■ **Reading text**:
Predicting the onset of menopause is still an inexact science

WEDNESDAY, Feb. 16, 2005 (HealthDayNews) -- More women are waiting longer to have children as they pursue college degrees and careers or simply enjoy young adulthood without kids in tow.

That trend could have sharp repercussions for women and couples eventually hoping to start a family. Those who wait too long could have trouble getting pregnant. Wouldn't it be nice for a woman to know in advance how many fertile years she has left?

Researchers in the United Kingdom say they've found a revolutionary way to read the tea leaves. By measuring a woman's ovarian volume using ultrasound and plugging that information into a computer model, it should be possible to predict when a woman will enter menopause and how much time is left on her biological clock, they said.

At least that's the theory.

"We are now looking for funding for a clinical study to prove our hypothesis that there is a very strong relationship between ovarian volume and ovarian reserve/age at menopause," said Dr. W. Hamish Wallace, a consultant pediatric oncologist at the Royal Hospital for Sick Children in Edinburgh, Scotland.

He and colleague Thomas W. Kelsey, a senior research fellow at the University of St. Andrews in Scotland, first unveiled their methodology last June in the journal Human Reproduction.

The occasional headline-grabbing tale of a 50-something woman becoming a new mother does not erase the fact that age remains a critical factor in determining female fertility. As a woman grows older, her ovaries produce fewer eggs. Fertility problems affect about a third of couples in which the woman is over 35, according to the National Women's Health Information Center.

A woman who delays pregnancy into her late 30s or 40s could miss the boat entirely if menopause precedes motherhood. When her monthly periods stop for good, she can no longer produce eggs or become pregnant.

Women who've had their ovaries surgically removed may experience menopause at any age. For most women, menopause occurs naturally around age 51, when the ovaries stop producing estrogen, according to the American Menopause Foundation.

But determining the precise onset of menopause is tricky. "Some women enter menopause prematurely at very young ages -- even less than 30," said Dr. Robert Schenken, president of the American Society for Reproductive Medicine and chairman of obstetrics and gynecology at the University of Texas Health Science Center at San Antonio.

■ **Directions for this task**:
Continue the news report on predicting menopause onset from where it stops.

■ **Material supplied**:
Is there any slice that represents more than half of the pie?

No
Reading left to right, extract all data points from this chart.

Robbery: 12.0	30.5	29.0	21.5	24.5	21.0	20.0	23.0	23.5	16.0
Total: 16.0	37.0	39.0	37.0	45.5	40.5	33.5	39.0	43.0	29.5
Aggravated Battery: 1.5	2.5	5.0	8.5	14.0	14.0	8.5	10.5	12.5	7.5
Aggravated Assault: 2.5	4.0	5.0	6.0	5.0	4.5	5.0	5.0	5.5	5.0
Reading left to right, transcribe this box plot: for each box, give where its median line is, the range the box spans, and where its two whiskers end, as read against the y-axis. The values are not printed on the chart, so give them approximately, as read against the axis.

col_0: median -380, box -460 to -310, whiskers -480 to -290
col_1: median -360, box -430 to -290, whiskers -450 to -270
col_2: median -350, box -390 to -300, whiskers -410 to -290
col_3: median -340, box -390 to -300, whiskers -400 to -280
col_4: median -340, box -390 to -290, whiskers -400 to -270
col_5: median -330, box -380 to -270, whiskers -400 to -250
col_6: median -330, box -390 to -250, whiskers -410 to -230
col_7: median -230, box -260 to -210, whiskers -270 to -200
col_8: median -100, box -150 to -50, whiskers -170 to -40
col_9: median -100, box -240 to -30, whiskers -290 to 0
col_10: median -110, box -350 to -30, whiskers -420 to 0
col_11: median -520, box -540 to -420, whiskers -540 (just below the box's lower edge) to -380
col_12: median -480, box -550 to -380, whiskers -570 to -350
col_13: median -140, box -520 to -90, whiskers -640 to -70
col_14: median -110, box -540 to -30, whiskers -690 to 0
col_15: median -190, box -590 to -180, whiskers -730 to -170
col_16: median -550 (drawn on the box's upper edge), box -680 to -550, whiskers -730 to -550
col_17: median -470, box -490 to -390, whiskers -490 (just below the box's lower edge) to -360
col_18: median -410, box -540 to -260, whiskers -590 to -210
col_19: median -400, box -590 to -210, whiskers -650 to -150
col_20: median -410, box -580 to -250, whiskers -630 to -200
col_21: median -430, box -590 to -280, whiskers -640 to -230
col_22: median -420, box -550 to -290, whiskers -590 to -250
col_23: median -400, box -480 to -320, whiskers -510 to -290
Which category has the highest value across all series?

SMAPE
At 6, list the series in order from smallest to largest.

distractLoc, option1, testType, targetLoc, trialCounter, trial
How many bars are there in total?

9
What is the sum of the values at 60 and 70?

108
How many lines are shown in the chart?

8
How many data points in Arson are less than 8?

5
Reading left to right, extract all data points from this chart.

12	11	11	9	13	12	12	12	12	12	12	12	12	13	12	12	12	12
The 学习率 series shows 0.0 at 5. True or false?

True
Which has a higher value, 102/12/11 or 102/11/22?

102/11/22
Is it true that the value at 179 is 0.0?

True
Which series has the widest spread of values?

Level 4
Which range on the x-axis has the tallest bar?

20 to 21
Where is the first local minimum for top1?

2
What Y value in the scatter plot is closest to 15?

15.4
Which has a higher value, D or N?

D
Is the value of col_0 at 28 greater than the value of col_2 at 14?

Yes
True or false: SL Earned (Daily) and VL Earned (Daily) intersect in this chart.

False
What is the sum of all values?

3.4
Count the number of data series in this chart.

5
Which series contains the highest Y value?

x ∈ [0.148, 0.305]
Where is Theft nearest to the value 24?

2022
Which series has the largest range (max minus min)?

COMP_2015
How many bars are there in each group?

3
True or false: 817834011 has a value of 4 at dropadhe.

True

■ **Final answer**:
Having an accurate model for predicting when a 39-year-old will become menopausal could influence her decision about when to become pregnant, Schenken observed. "I think it's certainly worthy of further study," he said.

Physicians already use a variety of tests to evaluate female infertility, including a blood test that detects levels of follicle-stimulating hormone (FSH).

"That can tell us how hard the brain has to work to stimulate the ovaries," explained Dr. Alan Copperman, director of reproductive medicine at Mount Sinai Medical Center in New York City.

FSH and other hormone tests are generally administered as part of the workup of candidates for assisted reproductive techniques, including in vitro fertilization. But no current test is sufficiently accurate in predicting the precise age of menopause, fertility experts said; existing tests provide only pieces of the puzzle.

And there is a larger question: How many women really want to know when their baby-making days are over? "I think a lot of people don't want to know or, certainly, don't want to know bad news," Copperman said.

On the other hand, now that modern medicine has made it possible to freeze eggs for future use, a predictive test could be quite useful to a young woman who learns that she's less likely to be fertile in her mid- to late-30s, he conceded. She might consider putting away some of her eggs "almost as an insurance policy," he suggested.

Even if further studies validate Wallace's method for predicting menopause, it could be quite some time before it is recognized as a standard diagnostic tool. As far as he knows, no physicians or clinics in the United States or the United Kingdom are currently using it.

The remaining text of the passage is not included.